Property C has two partners, Operator and Finance

Property C has a single tenant and NOI of $15 million in year one. The building is purchased for cash at a cap rate of 6%. The operator invests 15% of the purchase price and finance partner invests the remainder. From any operating cash flow, the partners agree that the finance partner will have a preferred payout of 6%, simple interest. The operator will then receive 6% from operating cash flow. If there is any excess cash flow it will be held as a reserve to fund any operating deficits or capital needs.
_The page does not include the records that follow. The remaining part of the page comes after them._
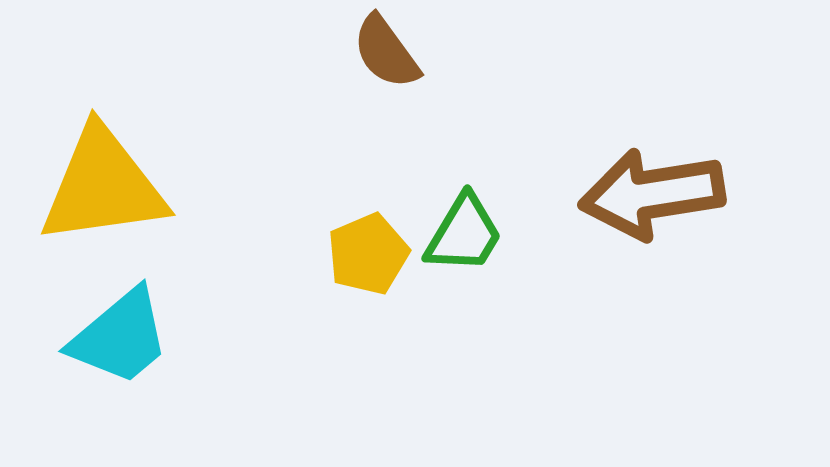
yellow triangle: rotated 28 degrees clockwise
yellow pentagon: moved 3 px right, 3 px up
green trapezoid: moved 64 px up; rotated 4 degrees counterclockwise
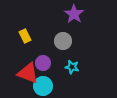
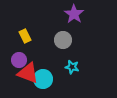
gray circle: moved 1 px up
purple circle: moved 24 px left, 3 px up
cyan circle: moved 7 px up
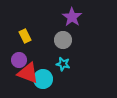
purple star: moved 2 px left, 3 px down
cyan star: moved 9 px left, 3 px up
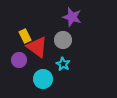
purple star: rotated 18 degrees counterclockwise
cyan star: rotated 16 degrees clockwise
red triangle: moved 9 px right, 26 px up; rotated 15 degrees clockwise
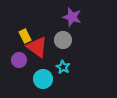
cyan star: moved 3 px down
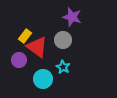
yellow rectangle: rotated 64 degrees clockwise
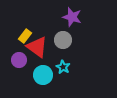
cyan circle: moved 4 px up
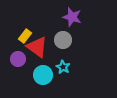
purple circle: moved 1 px left, 1 px up
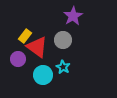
purple star: moved 1 px right, 1 px up; rotated 24 degrees clockwise
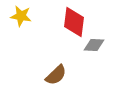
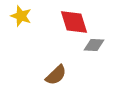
yellow star: rotated 10 degrees clockwise
red diamond: rotated 24 degrees counterclockwise
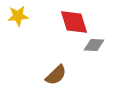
yellow star: moved 3 px left; rotated 25 degrees counterclockwise
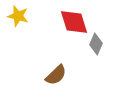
yellow star: rotated 20 degrees clockwise
gray diamond: moved 2 px right, 1 px up; rotated 70 degrees counterclockwise
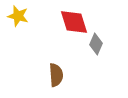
brown semicircle: rotated 50 degrees counterclockwise
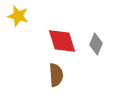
red diamond: moved 12 px left, 19 px down
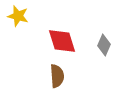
gray diamond: moved 8 px right, 1 px down
brown semicircle: moved 1 px right, 1 px down
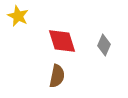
yellow star: rotated 10 degrees clockwise
brown semicircle: rotated 15 degrees clockwise
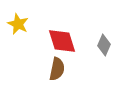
yellow star: moved 8 px down
brown semicircle: moved 7 px up
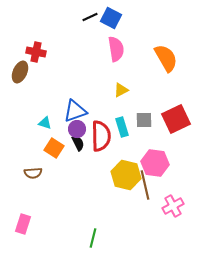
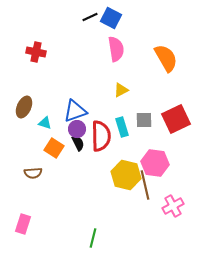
brown ellipse: moved 4 px right, 35 px down
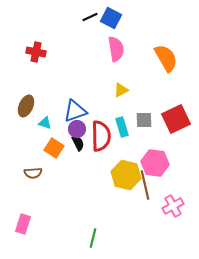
brown ellipse: moved 2 px right, 1 px up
If a reserve still exists at the end of the transaction it will be added to the sales proceeds and distributed.

Upon sale, the finance partner receives a preferred return of all invested capital and 6% annual, simple interest, to the extent it has not yet been paid. Next, the operating partner receives a return of all invested capital and 6% annual, simple interest, to the extent it has not yet been paid. The operating partner then receives 2x its pro rata share of any available excess proceeds and the finance partner receives the balance.

The partners agree to fund any operating deficits or required capital pro rata to their initial

investments. If necessary, such new investments will be added to each partners "investment" balance and will then become subject to all the provisions of the waterfall described above on a going forward basis. Property NOI will increase to $20 million in year three. The next year, sadly, the tenant fails. In year four, no rent is received and expenses for the empty building are $3 million. Happily, a new tenant is quickly found. The new lease requires an investment of $5 million in year 4 to fix up the building. The partners agree.

On the first day of year five, the new tenant starts a new long-term lease that will result in $10 million in annual NOI. In each of the next two years, the NOI will increase by $1 million per year. The building is sold in year seven at a cap rate of 5%. Assume all amounts are passed to partners pre-tax.

Question 12 How much will the Operating Partner receive prior to the sale?

Question 13 How much will the Operating Partner receive from the sale?

Question 14. How much will the Finance Partner receive prior to the sale?

Question 15. How much will the Finance Partner receive from the sale?